## [Work order]
Repeat, exactly and alone, every line from the line that contains "b_swapped <= 8'b0;" to the end of the entries.

## [The records]
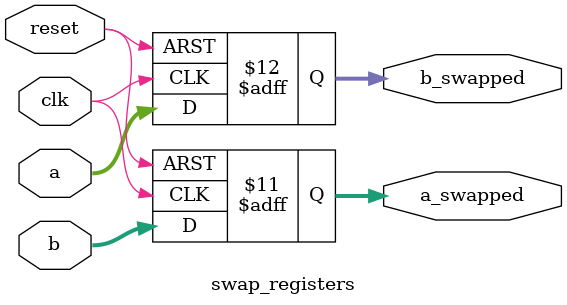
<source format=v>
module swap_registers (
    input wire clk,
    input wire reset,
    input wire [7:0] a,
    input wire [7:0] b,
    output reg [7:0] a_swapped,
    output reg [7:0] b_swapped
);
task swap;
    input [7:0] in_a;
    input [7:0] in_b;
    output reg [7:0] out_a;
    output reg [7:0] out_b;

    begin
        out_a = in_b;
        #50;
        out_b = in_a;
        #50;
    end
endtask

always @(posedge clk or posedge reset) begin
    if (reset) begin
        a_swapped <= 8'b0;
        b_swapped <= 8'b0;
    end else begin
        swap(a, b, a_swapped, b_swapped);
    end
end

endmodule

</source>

## [Answer section]
        b_swapped <= 8'b0;
    end else begin
        swap(a, b, a_swapped, b_swapped);
    end
end

endmodule

</source>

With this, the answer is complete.